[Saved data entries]
>>>

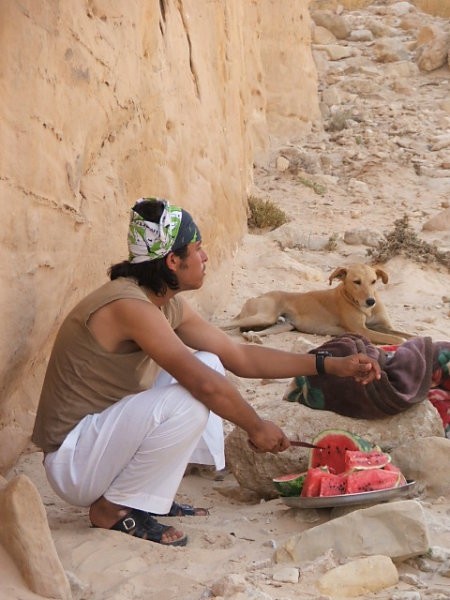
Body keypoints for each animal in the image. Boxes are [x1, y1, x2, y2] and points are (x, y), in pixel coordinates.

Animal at [224, 263, 413, 345]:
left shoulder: (383, 327)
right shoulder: (362, 331)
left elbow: (410, 335)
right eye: (356, 282)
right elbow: (398, 339)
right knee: (226, 324)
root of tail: (257, 296)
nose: (370, 301)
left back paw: (252, 336)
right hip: (263, 316)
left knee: (249, 332)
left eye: (374, 281)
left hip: (282, 325)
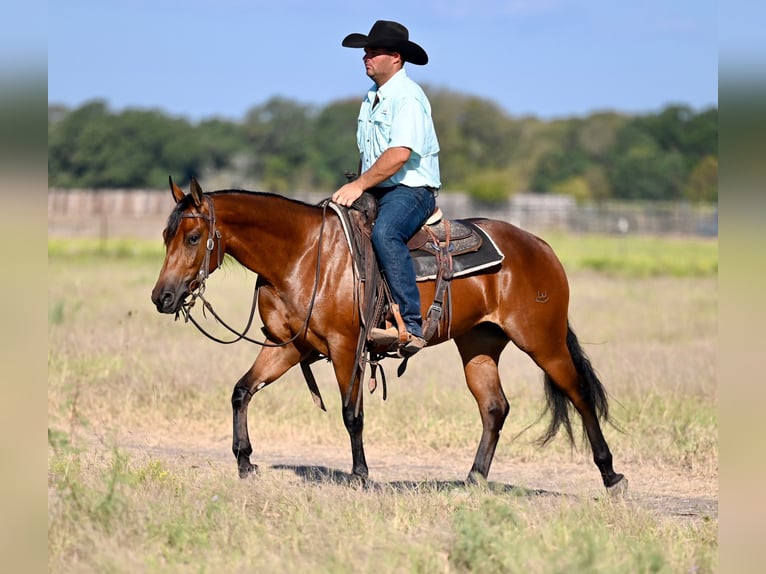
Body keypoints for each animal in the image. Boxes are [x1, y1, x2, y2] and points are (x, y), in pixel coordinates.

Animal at [152, 179, 632, 496]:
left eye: (193, 236)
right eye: (165, 235)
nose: (163, 297)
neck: (304, 254)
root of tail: (541, 246)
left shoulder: (346, 346)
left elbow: (351, 414)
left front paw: (360, 475)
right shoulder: (289, 346)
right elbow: (242, 390)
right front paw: (244, 461)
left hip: (543, 341)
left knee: (578, 394)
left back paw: (611, 476)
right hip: (479, 344)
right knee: (495, 407)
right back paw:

<<<

Exactly reproduce the lines of the entries above, from the one containing "nose: (163, 297)" to the very last, and no others.

nose: (163, 297)
neck: (304, 254)
root of tail: (541, 246)
left shoulder: (346, 346)
left elbow: (351, 414)
left front paw: (360, 475)
right shoulder: (289, 346)
right elbow: (242, 390)
right front paw: (244, 461)
left hip: (543, 341)
left knee: (578, 394)
left back paw: (611, 476)
right hip: (479, 344)
right knee: (495, 407)
right back paw:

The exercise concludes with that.